# Task requirements:
Using the data below, output the first line and every line after it up to and including the line containing "- 😄 Pronouns: He/Him", exactly as written and with nothing added.

━━━━━━

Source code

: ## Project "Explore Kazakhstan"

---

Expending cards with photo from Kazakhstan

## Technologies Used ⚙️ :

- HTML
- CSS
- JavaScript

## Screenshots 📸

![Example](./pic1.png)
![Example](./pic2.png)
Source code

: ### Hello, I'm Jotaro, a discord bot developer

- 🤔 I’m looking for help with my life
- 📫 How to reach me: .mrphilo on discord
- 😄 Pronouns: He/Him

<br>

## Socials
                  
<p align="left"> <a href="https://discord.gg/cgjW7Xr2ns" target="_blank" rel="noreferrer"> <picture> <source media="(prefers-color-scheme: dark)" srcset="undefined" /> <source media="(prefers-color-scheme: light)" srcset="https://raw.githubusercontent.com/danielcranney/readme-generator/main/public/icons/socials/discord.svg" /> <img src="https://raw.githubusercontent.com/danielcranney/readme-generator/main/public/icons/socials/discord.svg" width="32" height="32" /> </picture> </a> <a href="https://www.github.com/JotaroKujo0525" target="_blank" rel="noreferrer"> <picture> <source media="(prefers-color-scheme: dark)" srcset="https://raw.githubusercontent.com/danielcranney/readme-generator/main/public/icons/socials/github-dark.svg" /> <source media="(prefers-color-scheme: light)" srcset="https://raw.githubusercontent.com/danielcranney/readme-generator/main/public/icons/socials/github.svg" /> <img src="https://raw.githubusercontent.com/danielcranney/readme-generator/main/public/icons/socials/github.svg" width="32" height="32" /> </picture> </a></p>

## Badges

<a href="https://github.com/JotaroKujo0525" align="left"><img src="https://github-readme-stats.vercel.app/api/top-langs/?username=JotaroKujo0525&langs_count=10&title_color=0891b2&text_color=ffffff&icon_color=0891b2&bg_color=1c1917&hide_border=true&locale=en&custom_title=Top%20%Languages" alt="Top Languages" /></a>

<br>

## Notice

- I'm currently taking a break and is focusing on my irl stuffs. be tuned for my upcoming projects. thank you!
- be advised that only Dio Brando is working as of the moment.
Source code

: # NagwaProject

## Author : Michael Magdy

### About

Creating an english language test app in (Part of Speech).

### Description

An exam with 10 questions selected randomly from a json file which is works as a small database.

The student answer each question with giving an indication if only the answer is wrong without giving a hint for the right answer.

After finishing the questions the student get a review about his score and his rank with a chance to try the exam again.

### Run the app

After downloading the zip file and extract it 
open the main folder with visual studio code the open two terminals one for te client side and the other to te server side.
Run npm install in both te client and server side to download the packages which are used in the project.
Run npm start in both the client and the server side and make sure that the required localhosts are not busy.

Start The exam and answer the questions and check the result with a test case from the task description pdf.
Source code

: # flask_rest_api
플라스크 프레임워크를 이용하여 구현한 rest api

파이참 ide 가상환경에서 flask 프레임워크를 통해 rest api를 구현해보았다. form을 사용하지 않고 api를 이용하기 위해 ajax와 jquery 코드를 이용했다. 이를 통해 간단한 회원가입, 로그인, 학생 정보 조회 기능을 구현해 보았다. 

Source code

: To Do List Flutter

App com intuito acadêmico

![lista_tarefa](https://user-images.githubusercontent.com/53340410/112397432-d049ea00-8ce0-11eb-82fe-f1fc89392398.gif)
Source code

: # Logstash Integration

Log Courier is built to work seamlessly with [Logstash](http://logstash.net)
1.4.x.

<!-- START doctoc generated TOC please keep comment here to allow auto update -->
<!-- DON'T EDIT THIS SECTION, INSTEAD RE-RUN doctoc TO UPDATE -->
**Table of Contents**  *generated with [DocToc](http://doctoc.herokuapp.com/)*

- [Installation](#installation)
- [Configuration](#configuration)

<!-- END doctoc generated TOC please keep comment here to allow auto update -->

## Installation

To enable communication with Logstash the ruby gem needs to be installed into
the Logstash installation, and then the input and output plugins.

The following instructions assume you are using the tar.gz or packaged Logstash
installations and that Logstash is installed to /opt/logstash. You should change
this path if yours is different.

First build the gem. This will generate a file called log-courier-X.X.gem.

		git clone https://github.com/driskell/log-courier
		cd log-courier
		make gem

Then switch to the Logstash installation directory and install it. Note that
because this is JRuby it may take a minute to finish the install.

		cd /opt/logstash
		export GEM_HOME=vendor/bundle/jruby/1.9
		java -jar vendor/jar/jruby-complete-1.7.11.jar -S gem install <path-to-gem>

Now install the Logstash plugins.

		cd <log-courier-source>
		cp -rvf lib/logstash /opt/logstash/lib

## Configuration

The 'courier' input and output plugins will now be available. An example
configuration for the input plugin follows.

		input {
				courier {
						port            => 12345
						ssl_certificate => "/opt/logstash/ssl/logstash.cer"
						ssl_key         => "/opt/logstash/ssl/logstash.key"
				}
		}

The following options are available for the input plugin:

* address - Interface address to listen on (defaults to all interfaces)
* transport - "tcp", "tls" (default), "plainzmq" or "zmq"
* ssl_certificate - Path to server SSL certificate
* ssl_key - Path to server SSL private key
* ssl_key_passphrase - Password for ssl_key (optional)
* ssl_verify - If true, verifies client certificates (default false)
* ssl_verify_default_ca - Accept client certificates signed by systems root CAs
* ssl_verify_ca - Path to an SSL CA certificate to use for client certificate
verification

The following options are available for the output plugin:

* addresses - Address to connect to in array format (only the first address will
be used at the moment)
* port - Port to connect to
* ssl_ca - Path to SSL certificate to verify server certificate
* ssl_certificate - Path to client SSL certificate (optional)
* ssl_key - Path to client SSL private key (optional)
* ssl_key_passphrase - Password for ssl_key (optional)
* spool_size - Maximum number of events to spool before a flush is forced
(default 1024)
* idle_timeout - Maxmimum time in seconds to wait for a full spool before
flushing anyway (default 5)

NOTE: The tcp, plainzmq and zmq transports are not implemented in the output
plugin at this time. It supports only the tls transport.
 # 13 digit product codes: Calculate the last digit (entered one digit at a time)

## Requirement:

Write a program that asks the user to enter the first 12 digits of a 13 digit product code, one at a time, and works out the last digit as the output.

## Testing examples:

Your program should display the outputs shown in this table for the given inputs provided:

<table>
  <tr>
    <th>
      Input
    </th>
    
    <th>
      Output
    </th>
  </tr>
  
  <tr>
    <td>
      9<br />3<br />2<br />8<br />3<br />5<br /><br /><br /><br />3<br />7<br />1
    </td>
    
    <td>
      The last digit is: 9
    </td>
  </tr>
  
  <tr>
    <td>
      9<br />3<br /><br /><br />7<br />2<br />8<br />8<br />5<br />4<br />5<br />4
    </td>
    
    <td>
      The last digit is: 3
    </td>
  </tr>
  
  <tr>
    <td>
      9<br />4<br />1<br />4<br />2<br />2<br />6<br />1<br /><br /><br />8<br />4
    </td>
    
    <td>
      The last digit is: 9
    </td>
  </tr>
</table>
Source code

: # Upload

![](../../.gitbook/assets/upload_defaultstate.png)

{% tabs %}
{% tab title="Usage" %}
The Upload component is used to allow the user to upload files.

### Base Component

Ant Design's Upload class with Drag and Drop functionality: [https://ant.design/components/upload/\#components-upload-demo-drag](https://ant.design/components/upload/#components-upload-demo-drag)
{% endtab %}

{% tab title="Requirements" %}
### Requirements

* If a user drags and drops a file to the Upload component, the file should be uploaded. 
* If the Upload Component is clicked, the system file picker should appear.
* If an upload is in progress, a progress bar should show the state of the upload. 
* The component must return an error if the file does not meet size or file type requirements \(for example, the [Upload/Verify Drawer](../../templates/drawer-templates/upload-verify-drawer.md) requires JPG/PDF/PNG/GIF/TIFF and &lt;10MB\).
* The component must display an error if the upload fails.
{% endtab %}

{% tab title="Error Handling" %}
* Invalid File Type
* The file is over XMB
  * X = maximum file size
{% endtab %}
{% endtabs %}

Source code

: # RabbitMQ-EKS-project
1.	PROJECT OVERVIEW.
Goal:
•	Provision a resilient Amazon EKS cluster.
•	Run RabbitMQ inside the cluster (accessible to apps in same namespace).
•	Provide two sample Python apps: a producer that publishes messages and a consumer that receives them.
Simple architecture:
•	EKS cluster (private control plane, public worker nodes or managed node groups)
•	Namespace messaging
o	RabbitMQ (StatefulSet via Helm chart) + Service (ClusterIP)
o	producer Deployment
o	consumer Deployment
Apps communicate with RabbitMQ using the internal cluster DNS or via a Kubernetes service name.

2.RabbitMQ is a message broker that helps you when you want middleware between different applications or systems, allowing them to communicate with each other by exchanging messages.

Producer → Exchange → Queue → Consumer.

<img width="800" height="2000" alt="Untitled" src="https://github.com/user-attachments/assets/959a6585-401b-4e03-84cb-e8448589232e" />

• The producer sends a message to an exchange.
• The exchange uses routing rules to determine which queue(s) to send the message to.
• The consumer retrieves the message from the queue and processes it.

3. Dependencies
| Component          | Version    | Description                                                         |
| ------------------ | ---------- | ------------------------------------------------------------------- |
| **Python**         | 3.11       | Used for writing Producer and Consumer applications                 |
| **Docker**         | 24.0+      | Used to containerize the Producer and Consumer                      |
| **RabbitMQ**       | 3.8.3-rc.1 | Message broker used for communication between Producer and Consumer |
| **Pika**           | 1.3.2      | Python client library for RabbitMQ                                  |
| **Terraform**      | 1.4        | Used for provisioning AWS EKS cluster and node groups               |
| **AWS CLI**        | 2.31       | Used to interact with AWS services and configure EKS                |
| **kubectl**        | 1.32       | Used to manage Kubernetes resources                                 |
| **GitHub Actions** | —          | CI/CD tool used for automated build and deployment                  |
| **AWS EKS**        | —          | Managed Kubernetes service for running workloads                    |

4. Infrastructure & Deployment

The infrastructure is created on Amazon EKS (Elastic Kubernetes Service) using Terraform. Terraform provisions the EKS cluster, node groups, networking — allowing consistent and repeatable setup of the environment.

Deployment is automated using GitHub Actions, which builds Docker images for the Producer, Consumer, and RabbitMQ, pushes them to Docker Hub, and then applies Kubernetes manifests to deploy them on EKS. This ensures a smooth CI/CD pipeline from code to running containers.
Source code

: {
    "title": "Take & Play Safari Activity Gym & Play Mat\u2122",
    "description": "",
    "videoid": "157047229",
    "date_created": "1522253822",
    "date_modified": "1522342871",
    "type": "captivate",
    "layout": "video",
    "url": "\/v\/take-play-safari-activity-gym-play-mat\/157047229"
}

━━━━━━

# Output for this task:
Source code

: ## Project "Explore Kazakhstan"

---

Expending cards with photo from Kazakhstan

## Technologies Used ⚙️ :

- HTML
- CSS
- JavaScript

## Screenshots 📸

![Example](./pic1.png)
![Example](./pic2.png)
Source code

: ### Hello, I'm Jotaro, a discord bot developer

- 🤔 I’m looking for help with my life
- 📫 How to reach me: .mrphilo on discord
- 😄 Pronouns: He/Him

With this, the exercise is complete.